#### [Given task 1]
Show every line of the entries below that contains the string "wireOp".

#### [Extract provided]
══════════════════════════════

ST: – I think that the intellect without the soul is nothing, absolutely nothing. I believe that in music the intellect is only a means to be able to technically render what you play … But then this must be put aside to be able to give space only to the soul, which in art is certainly the most important thing.

JBN: – There’s a two-way relationship between audience and artist; are you okay with delivering people the emotion they long for?

ST: – Of course, that’s the best thing for me. I don’t write thinking that I want to excite, in the sense that when I compose I absolutely don’t think about the audience that will listen. The composition is for me a moment of total intimacy and solitude, in which I express the deepest part of me and that in that precise moment of my life, feels emotions that are only mine. Then sometimes this resonates in people’s hearts, and they get excited too. I find this exchange really beautiful!

JBN: – How can we get young people interested in jazz when most of standard tunes are half a century old?

ST: – I believe that today Jazz is also many other things. It is the richest music we have in the world and it is a music that is constantly evolving. Standards are only part of everything that has been done to date. Think of how Miles himself re-proposed them with his quintet and how much even today there are artists who know how to elaborate that world of half a century ago, in a totally ingenious way. For example: Tigran Hamasyan, Fred Hersch, Brad Mehldau … They also play standard, but how much originality, freshness, expressiveness we feel in those interpretations! I think that the standards will never get old, if the musicians are able to propose them in an ever new way. As for young people, not that they have to get close to “jazz”, but rather that they have to get close to beauty in general. And jazz is full of beauty!

══════════════════════════════

#### [Given task 2]
Summarize the interview excerpt above in two sentences.

#### [Collected data entries]
══════════════════════════════

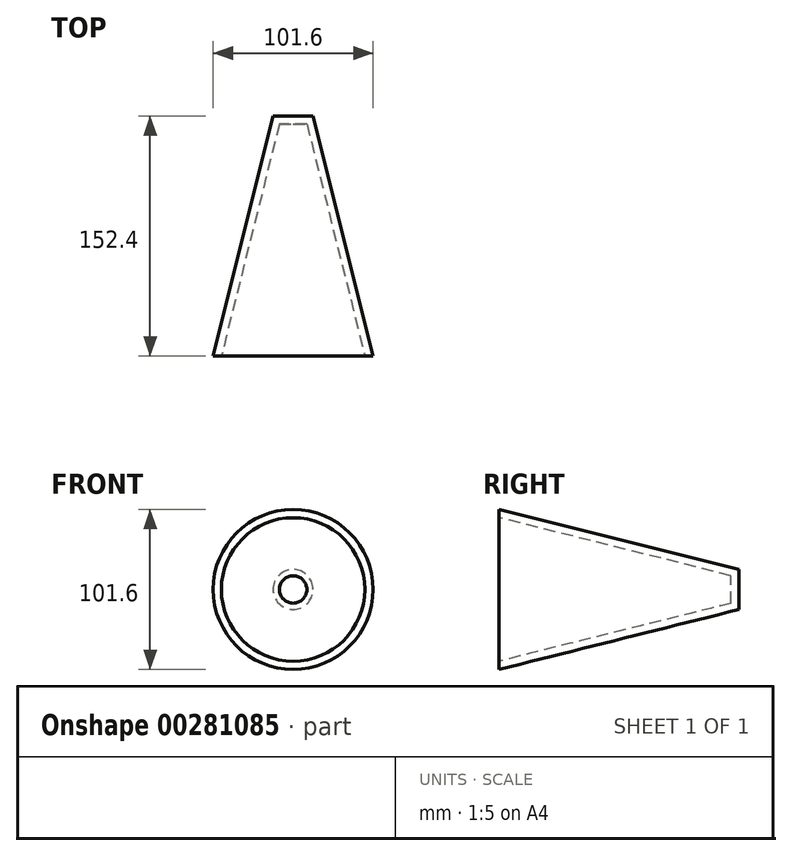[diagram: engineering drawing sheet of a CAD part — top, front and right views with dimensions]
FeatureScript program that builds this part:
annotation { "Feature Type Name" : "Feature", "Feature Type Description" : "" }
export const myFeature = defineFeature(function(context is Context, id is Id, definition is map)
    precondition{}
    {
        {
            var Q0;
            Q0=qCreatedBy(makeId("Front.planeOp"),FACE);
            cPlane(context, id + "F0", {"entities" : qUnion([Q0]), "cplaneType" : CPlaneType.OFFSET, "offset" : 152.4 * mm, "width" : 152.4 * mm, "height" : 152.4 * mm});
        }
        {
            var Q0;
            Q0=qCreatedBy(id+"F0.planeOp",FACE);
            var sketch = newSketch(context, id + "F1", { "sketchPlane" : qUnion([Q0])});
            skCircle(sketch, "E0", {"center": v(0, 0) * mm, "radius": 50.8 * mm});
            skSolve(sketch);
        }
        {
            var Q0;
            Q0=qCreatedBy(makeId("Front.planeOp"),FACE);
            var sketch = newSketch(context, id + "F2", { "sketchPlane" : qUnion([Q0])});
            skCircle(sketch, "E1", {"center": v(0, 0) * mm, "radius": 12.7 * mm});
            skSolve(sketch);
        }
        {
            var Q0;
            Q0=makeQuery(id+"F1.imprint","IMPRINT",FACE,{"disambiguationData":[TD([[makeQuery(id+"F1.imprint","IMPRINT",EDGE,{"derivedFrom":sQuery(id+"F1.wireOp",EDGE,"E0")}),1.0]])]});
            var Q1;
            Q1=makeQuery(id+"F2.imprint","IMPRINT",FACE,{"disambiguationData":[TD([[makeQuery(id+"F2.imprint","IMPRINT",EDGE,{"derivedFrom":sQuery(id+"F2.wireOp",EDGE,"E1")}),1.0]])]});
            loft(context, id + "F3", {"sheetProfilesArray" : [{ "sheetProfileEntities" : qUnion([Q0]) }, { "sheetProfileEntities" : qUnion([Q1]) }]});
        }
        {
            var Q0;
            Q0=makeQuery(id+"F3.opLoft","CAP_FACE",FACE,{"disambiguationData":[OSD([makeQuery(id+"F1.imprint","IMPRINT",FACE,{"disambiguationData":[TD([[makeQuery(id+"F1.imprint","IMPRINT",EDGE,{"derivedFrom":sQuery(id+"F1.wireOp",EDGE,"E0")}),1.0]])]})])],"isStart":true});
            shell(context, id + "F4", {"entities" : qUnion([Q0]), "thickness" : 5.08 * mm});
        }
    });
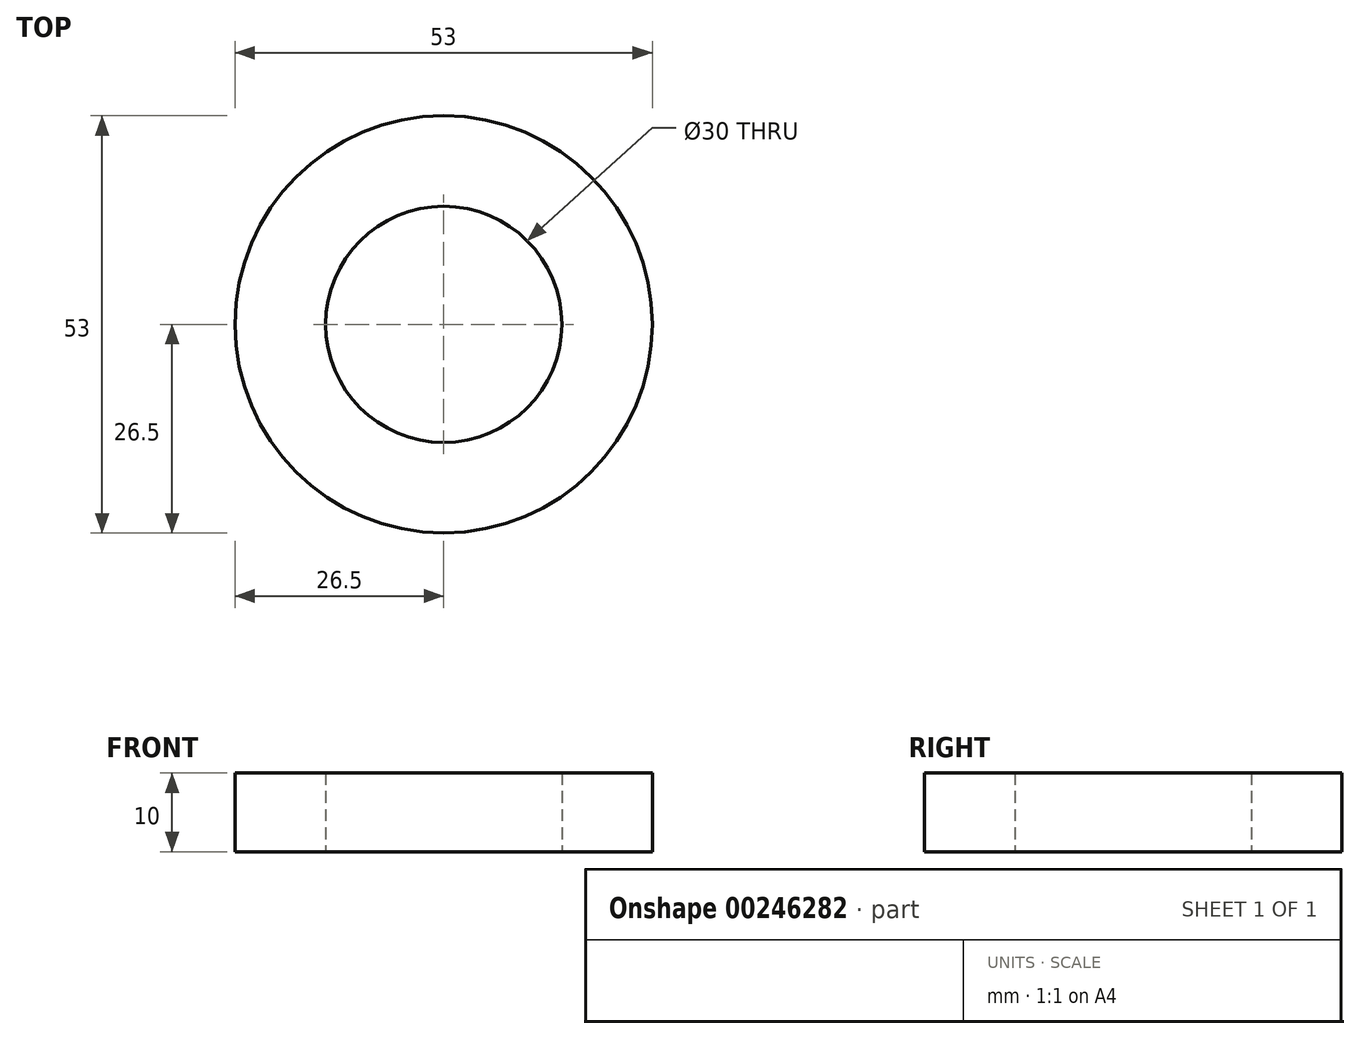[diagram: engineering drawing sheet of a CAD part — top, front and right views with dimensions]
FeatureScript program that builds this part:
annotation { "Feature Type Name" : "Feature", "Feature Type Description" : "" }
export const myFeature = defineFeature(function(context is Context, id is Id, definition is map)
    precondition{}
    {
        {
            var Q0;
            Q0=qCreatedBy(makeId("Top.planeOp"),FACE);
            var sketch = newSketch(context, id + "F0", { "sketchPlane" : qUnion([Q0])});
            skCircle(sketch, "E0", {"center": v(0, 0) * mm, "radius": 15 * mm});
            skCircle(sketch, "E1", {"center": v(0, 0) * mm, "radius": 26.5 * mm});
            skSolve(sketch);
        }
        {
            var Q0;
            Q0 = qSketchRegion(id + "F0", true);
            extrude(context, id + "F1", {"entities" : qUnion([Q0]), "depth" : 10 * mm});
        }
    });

══════════════════════════════

#### [Full solution 1]
            Q0=makeQuery(id+"F1.imprint","IMPRINT",FACE,{"disambiguationData":[TD([[makeQuery(id+"F1.imprint","IMPRINT",EDGE,{"derivedFrom":sQuery(id+"F1.wireOp",EDGE,"E0")}),1.0]])]});
            Q1=makeQuery(id+"F2.imprint","IMPRINT",FACE,{"disambiguationData":[TD([[makeQuery(id+"F2.imprint","IMPRINT",EDGE,{"derivedFrom":sQuery(id+"F2.wireOp",EDGE,"E1")}),1.0]])]});
            Q0=makeQuery(id+"F3.opLoft","CAP_FACE",FACE,{"disambiguationData":[OSD([makeQuery(id+"F1.imprint","IMPRINT",FACE,{"disambiguationData":[TD([[makeQuery(id+"F1.imprint","IMPRINT",EDGE,{"derivedFrom":sQuery(id+"F1.wireOp",EDGE,"E0")}),1.0]])]})])],"isStart":true});

#### [Full solution 2]
ST holds that the intellect without the soul is nothing, a means of technical rendering that must be put aside to give space to the soul, and describes composing as a moment of total intimacy and solitude with no thought of the audience, while finding it beautiful when the music resonates with people. ST also says jazz is constantly evolving, that standards will never get old if musicians propose them in an ever new way, and that young people need to get close to beauty in general, of which jazz is full.